Cependant, comme nous venons de le voir, il est également plus facile que jamais d'abuser des conditions actuelles et des vulnérabilités des mines du monde de nombreux médias et de nombreux experts pour se faufiler derrière nos défenses.

Des gens qui se déguisent en experts et abusent de notre confiance exploiter les lacunes des normes de traitement de l'information par ailleurs raisonnables.

Ils opèrent comme une sorte de parasite social sur notre inévitable vulnérabilité, profitant de notre condition épistémique et de notre dépendance sociale.


Les conséquences du biais de distinction

Ne pas être conscient du biais de distinction peut nous amener à prendre de très mauvaises décisions dans la vie. Cela peut nous faire croire, par exemple, que nous serons plus heureux si nous achetons une maison de 400 pieds carrés qu'une maison de 200 pieds carrés.

Le problème est que lorsque nous analysons deux options simultanément, nous cherchons un facteur commun qui sert de référence pour la comparaison. Le biais de distinction apparaît lorsque l'on prend en compte une seule variable et ce n'est même pas si important pour l'expérience ultérieure.

Imaginez, par exemple, que nous devons choisir entre un travail monotone dans lequel nous gagnerons 80 000 $ par an ou un poste plus difficile dans lequel nous gagnerons 60 000 $. En gardant un œil sur notre bonheur, nous pouvons nous concentrer sur l'analyse de toutes les choses que nous pourrions acheter avec ces 20 000 $ de plus et qui nous rendraient plus heureux.

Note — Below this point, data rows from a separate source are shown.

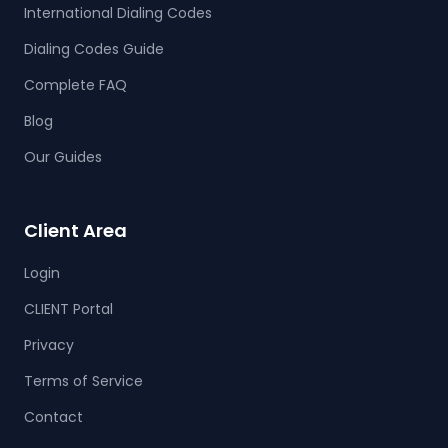
International Dialing Codes
Dialing Codes Guide
Complete FAQ
Blog
Our Guides
Client Area
Login
CLIENT Portal
Privacy
Terms of Service
Contact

Cependant, nous oublions le fait que passer 8 heures par jour dans un travail monotone pourrait créer un tel ennui et une telle frustration qu'il n'est pas compensé par le peu de bonheur que l'argent supplémentaire peut apporter.

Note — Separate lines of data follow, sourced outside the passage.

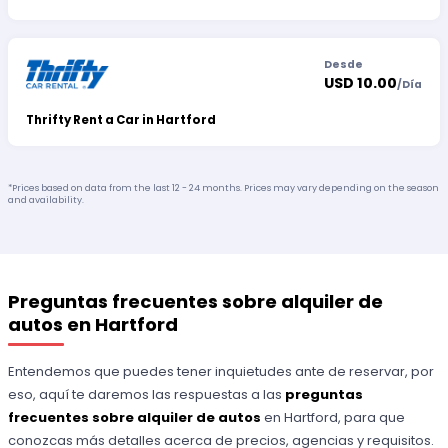
Desde
USD 10.00
/
Día
Thrifty Rent a Car in Hartford
*Prices based on data from the last 12 - 24 months. Prices may vary depending on the season
and availability.
Preguntas frecuentes sobre alquiler de
autos en Hartford
Entendemos que puedes tener inquietudes ante de reservar, por
eso, aquí te daremos las respuestas a las
preguntas
frecuentes sobre alquiler de autos
en Hartford, para que
conozcas más detalles acerca de precios, agencias y requisitos.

Le biais de distinction nous tend aussi un autre piège : il nous amène à en vouloir toujours plus. Mais cela, loin d'être gratifiant ou de nous rendre heureux, peut générer plus de stress.

Si nous croyons que nous serons plus heureux dans une maison plus grande, avec une télévision de meilleure qualité ou un mobile plus moderne, nous devrons travailler plus dur pour y parvenir, ce qui pourrait nous amener à sacrifier notre bonheur ici et maintenant, à la poursuite d'une option qu'elle n'est vraiment ni plus satisfaisante ni plus gratifiante.


Voir la vidéo: Je ne comprends pas la comparaison (Novembre 2021).